▸ TUGAS ANDA
Tolong lanjutkan teks tentang pembangunan IKN di bawah ini, mulai tepat setelah kalimat terakhirnya.

TintaSiyasi.com -- Pembangunan IKN, sejak awal direncanakan hingga masuk tahapan realisasi saat ini masih saja menuai berbagai kontroversi. Yang terbaru adalah terkait dengan lamanya waktu yang diberikan kepada para investor untuk menyelesaikan proyek IKN ini.
Menteri Investasi/Kepala BKPM, Bahlil Lahadalia buka suara soal rencana pemerintah memberikan hak pengelolaan lahan di Kawasan Ibu Kota Negara (IKN) sampai dengan 180 tahun ke investor. Ia mengatakan itu adalah strategi pemanis (sweetener) agar investor mau masuk ke IKN. Karenanya, insentif tersebut hanya berlaku khusus bagi investor yang akan masuk ke proyek di IKN Nusantara. Menurutnya, insentif seperti itu sudah banyak dilakukan oleh negara lain untuk menarik investor. Jadi, sah-sah saja jika Indonesia juga berencana untuk melakukan itu. (CNNIndonesia, 9 Desember 2022)

(Daftar posisi sendi)
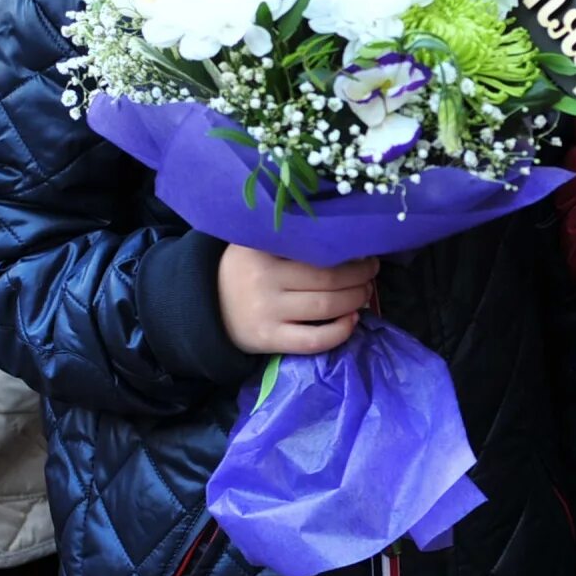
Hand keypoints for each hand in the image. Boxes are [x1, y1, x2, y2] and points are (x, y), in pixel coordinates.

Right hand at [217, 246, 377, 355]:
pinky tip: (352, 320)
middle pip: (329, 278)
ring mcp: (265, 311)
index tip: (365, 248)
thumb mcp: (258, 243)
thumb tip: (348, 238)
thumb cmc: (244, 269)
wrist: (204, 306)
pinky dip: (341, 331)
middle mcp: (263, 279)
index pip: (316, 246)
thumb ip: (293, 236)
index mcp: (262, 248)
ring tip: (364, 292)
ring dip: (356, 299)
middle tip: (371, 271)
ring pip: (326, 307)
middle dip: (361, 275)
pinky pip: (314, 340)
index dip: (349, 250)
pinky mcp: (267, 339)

---

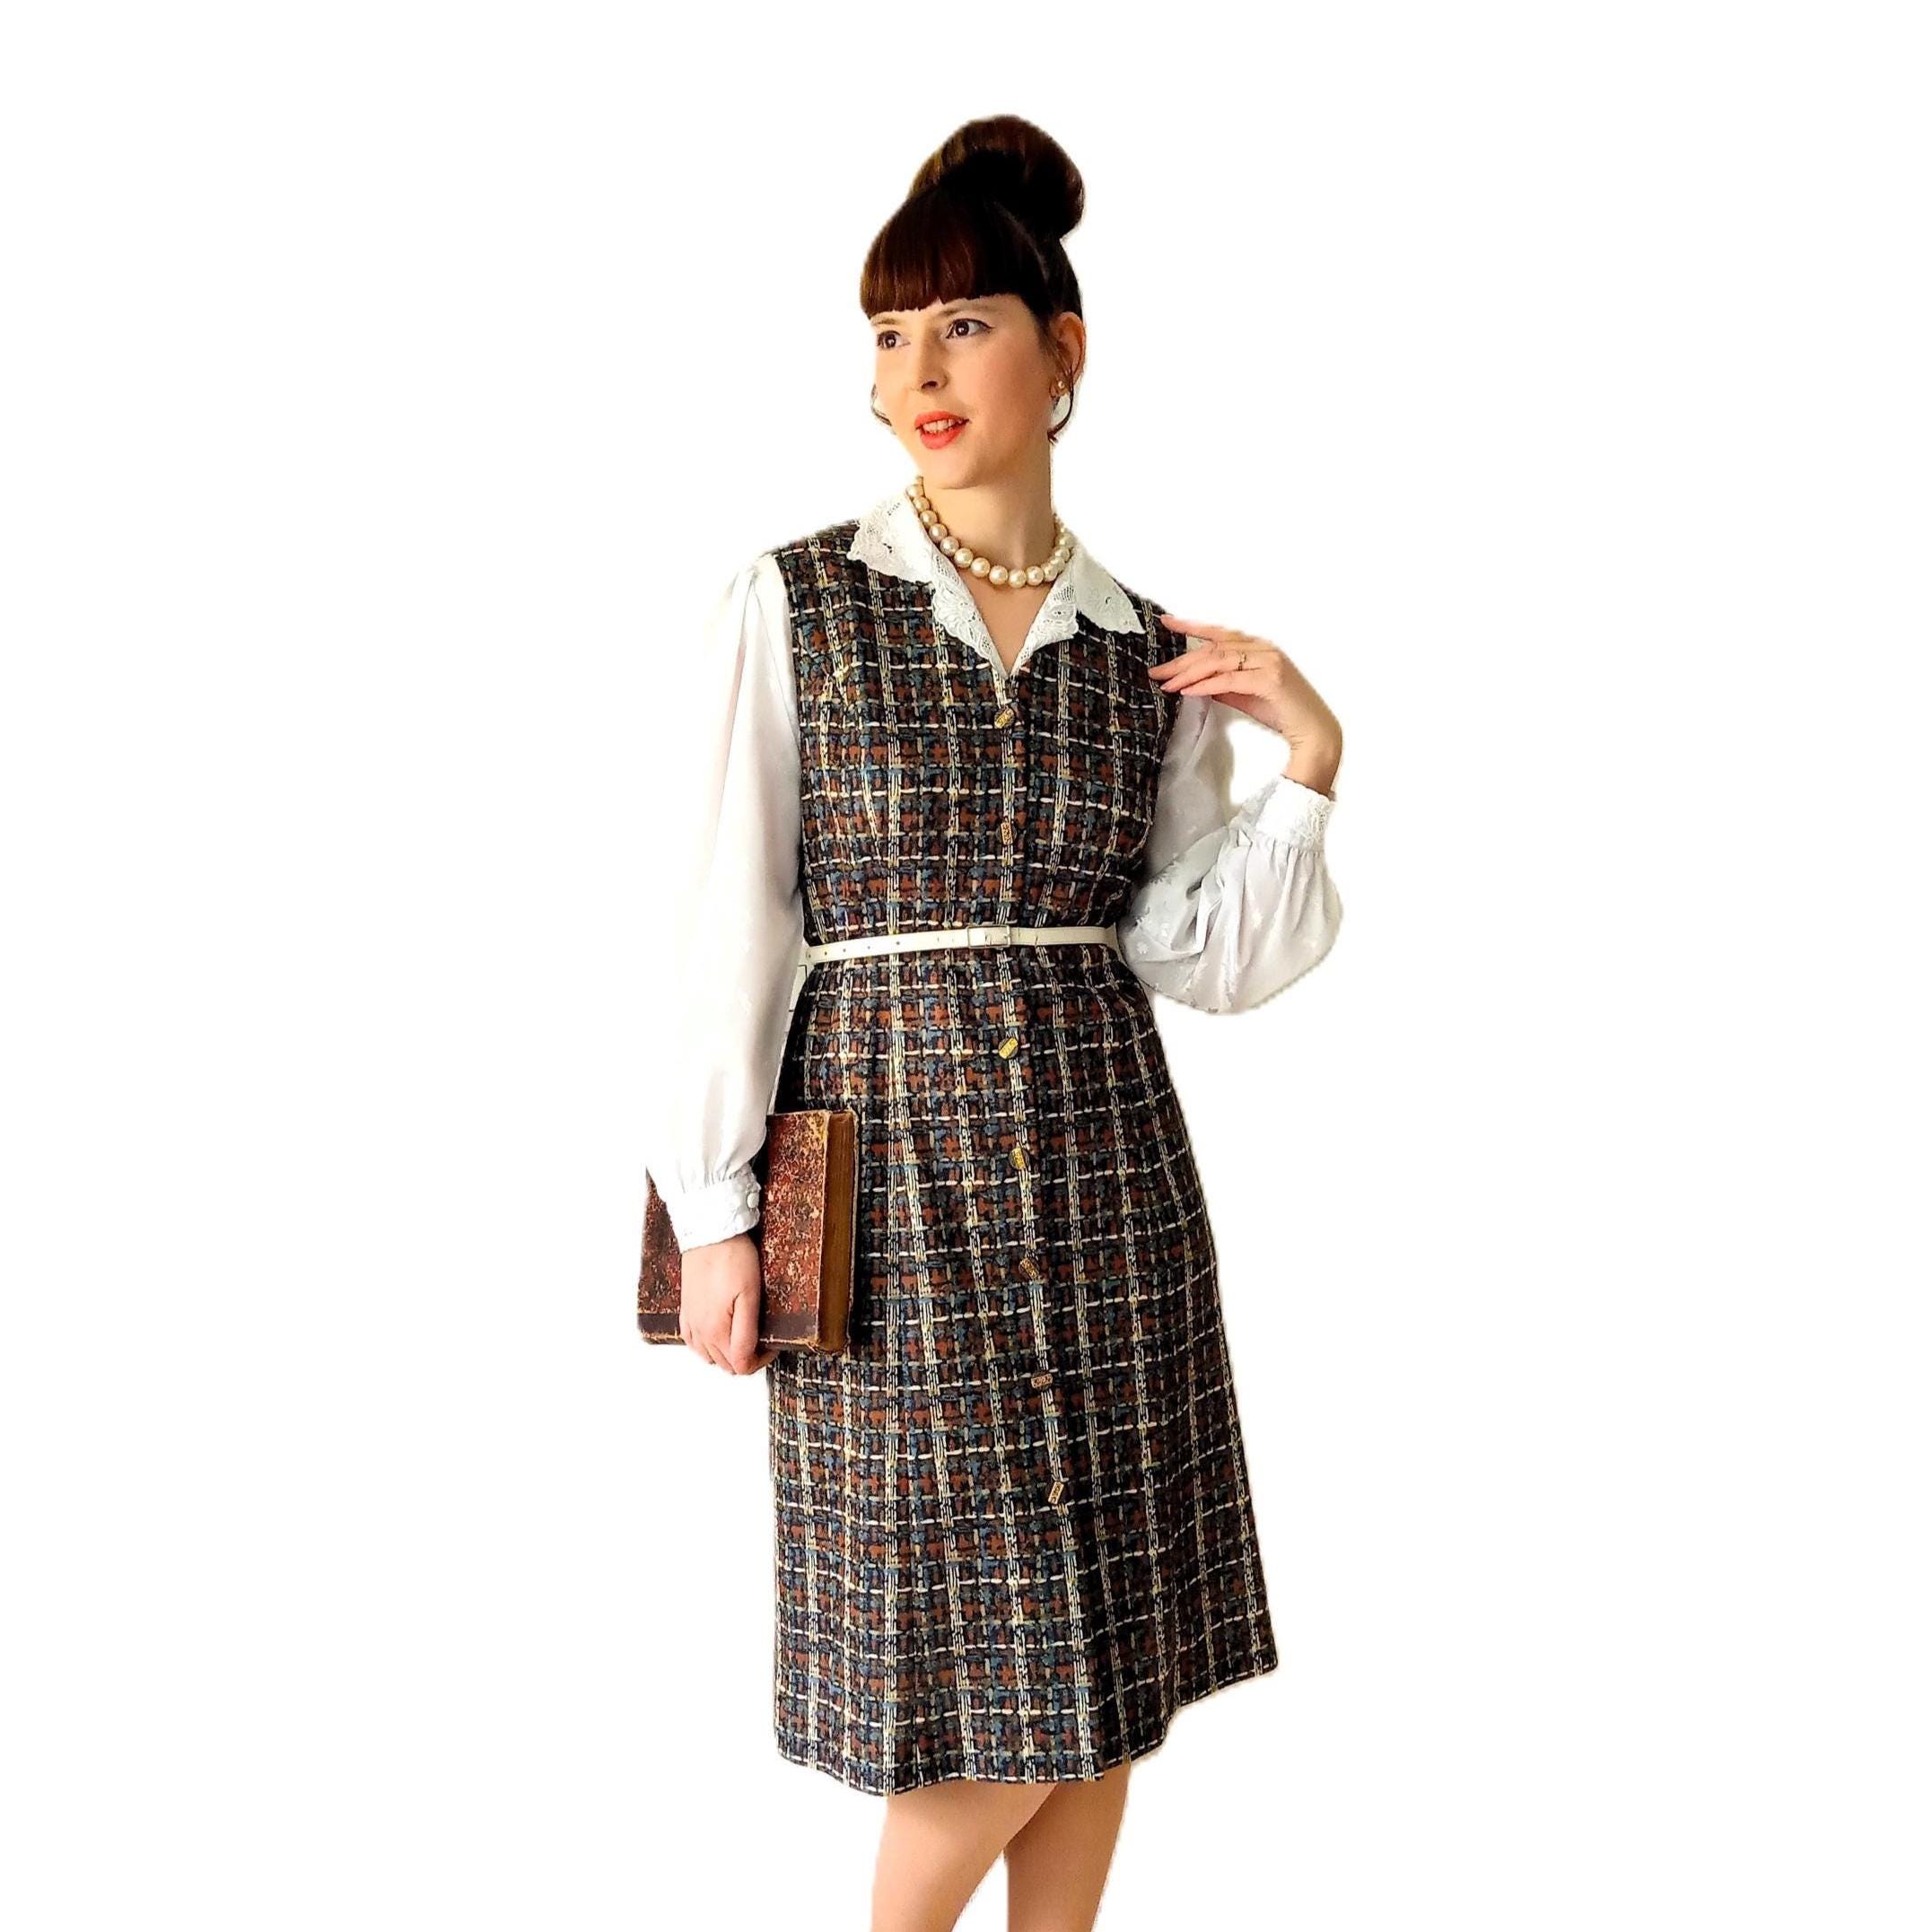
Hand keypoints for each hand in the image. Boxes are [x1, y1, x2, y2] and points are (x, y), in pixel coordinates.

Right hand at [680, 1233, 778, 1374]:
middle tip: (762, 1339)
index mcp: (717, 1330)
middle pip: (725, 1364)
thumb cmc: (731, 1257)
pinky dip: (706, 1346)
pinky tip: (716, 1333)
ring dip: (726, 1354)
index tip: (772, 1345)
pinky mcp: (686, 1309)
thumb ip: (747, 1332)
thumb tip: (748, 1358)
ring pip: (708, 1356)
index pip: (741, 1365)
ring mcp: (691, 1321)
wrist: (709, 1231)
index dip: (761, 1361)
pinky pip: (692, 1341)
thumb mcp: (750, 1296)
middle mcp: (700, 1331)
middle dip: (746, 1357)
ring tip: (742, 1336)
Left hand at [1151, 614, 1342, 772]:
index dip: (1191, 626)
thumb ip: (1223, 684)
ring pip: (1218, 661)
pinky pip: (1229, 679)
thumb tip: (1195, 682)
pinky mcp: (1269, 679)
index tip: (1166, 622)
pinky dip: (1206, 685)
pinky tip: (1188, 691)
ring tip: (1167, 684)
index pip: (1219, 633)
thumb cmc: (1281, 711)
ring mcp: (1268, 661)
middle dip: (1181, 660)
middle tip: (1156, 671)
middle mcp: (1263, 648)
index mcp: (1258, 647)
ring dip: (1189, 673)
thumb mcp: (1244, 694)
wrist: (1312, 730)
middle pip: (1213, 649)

▸ HASIL DI BAWAH
Sebagai contoh, di Singapura juga menerapkan kebijakan Hak Guna Usaha (HGU) sampai dengan 100 tahun lebih. Bahlil tak memungkiri memang untuk menarik investor di wilayah baru memang harus dilakukan marketing yang menarik dan berbeda, seperti proyek IKN di Kalimantan Timur tersebut. Bahlil juga membantah kebijakan tersebut dilakukan karena saat ini investor yang masuk IKN sepi peminat. Ia mengklaim beberapa investor sudah menyatakan komitmen masuk ke IKN, seperti dari Uni Emirat Arab, China, Korea Selatan, hingga negara Eropa. (CNNIndonesia, 9 Desember 2022)
Bahlil juga menyatakan bahwa hal ini ditempuh sebagai bentuk upaya tawar-menawar, sehingga haruslah dicari jalan keluar bersama, win-win solution. Negara dapat, pengusaha juga harus dapat. Sementara, Menteri Keuangan, Sri Mulyani yang ditemui di tempat yang sama mengungkapkan akan melakukan koordinasi dengan kementerian terkait mengenai rencana tersebut.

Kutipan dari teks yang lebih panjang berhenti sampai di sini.